The second is platform data, and here the shape of the market matters. The frontier model companies have little reason to hand you usage data. There is no obvious world where OpenAI or Anthropic exposes how its model decided what to recommend. The companies that might give you something are the ones with a larger ecosystem to protect: Google is adding AI impressions to Search Console, and Microsoft surfaces a version of this through Bing Webmaster Tools, because they run both the model and a measurement surface that benefits from your attention. It is weak data, and it is something rather than nothing. Whether the pure-play model companies ever open this up is a genuine open question, and a lot of how measurable AI search becomes depends on the answer.
Know who you are
Do you know who you are, and what you want people to think about you? Are you communicating that clearly, and in enough different places, that AI systems can form an accurate picture of your entity rather than a guess? Be clear and be consistent. It sounds almost too simple to write down, and yet schema, the pages on your website, every social profile, and every place you are mentioned all have to say the same unambiguous thing about what you are, what your company is called, and who is behind it.

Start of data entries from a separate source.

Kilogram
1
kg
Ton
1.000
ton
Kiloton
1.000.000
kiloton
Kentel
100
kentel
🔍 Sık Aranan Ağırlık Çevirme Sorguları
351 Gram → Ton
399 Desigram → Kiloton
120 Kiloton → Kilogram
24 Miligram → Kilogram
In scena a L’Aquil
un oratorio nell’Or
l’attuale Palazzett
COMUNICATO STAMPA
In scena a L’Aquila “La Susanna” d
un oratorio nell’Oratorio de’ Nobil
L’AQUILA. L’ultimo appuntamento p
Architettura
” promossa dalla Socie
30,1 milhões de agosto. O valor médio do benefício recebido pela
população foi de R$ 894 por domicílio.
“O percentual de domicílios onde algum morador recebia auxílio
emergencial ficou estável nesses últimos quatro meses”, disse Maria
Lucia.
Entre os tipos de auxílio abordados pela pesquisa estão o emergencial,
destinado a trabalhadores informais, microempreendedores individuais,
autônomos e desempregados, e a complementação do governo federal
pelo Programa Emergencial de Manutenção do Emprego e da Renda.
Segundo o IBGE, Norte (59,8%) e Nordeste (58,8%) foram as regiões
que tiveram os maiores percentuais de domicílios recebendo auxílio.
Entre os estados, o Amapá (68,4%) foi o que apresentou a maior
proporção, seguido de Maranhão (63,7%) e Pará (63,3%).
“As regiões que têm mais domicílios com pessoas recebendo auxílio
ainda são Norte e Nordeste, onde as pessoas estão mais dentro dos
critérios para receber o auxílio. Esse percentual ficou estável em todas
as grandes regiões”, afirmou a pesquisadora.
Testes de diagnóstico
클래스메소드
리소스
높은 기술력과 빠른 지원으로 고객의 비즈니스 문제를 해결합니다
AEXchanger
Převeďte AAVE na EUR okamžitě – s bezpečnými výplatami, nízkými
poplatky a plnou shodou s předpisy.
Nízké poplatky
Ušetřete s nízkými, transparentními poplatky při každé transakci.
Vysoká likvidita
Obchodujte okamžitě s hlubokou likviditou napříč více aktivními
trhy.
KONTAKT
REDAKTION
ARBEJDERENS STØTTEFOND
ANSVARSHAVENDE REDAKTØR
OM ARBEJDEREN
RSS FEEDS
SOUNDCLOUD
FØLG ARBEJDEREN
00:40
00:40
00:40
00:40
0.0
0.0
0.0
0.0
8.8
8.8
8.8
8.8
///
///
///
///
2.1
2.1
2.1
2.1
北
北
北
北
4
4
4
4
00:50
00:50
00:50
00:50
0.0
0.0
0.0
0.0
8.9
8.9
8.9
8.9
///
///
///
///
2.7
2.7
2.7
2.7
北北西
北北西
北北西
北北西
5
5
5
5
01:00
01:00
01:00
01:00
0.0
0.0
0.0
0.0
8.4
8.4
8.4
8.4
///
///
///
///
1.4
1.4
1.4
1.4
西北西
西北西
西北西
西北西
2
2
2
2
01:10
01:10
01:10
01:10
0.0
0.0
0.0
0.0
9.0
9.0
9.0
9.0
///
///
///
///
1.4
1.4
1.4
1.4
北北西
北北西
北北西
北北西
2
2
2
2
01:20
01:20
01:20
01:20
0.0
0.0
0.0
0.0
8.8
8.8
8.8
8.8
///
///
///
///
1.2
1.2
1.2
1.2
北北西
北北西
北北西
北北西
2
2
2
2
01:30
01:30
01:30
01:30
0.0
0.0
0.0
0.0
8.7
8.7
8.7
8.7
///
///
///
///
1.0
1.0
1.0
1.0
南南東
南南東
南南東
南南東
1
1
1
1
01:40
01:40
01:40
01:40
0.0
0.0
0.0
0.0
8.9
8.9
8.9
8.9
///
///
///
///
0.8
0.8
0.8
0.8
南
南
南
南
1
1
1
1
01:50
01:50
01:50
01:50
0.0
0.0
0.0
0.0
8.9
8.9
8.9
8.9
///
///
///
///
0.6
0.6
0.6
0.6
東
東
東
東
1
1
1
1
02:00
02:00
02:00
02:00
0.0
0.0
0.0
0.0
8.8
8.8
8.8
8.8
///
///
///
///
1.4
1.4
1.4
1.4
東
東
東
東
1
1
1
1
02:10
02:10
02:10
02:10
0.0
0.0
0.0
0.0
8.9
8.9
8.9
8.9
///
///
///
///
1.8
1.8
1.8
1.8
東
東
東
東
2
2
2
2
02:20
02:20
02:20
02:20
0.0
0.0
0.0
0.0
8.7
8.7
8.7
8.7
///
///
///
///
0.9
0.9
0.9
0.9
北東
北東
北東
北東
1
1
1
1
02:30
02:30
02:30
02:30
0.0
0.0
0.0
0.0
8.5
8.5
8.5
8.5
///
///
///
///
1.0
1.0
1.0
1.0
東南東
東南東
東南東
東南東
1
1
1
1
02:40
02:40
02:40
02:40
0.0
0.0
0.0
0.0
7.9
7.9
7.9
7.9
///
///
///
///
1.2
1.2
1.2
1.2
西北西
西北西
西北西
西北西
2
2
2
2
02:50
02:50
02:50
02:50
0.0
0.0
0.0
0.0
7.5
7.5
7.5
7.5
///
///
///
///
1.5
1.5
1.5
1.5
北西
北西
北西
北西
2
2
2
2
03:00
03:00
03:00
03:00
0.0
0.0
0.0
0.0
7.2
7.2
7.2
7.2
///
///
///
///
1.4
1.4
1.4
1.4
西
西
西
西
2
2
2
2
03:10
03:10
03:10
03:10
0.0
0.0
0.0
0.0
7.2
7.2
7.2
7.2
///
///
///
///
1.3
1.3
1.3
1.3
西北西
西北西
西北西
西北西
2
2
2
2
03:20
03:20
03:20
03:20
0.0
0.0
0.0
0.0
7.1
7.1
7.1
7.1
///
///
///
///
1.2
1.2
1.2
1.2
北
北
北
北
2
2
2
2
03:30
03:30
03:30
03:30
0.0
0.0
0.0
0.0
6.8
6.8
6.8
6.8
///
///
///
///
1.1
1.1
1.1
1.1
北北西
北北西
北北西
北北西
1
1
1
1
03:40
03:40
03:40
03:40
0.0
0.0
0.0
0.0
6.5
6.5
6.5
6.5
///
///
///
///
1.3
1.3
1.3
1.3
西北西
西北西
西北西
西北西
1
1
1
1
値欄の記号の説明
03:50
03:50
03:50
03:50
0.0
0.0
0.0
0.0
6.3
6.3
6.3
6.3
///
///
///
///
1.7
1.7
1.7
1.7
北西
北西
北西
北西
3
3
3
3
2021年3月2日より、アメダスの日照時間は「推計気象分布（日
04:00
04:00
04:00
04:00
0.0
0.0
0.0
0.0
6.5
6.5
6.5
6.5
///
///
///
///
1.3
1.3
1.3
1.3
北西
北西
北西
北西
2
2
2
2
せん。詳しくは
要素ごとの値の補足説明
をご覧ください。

There is a reason this is becoming the deterministic core of the work, not the soft branding edge of it. A German court recently held Google liable for false statements its AI Overview generated about a business, on the reasoning that the AI answer is Google's own speech. Here is a thesis I cannot prove yet, and I want to be clear it is speculation: a platform that is now legally on the hook for what its AI says about you has a strong incentive to surface only the entities it is confident about. Picture a confidence threshold, some internal certainty score, where if the system is sure enough about who you are it includes you, and if it is not, it leaves you out rather than risk being wrong. The exact number is invented. The direction feels right. And if it is right, then the most important thing you can measure is not how often you appear. It is how certain the machine is that it knows you, because that certainty is about to decide whether you appear at all.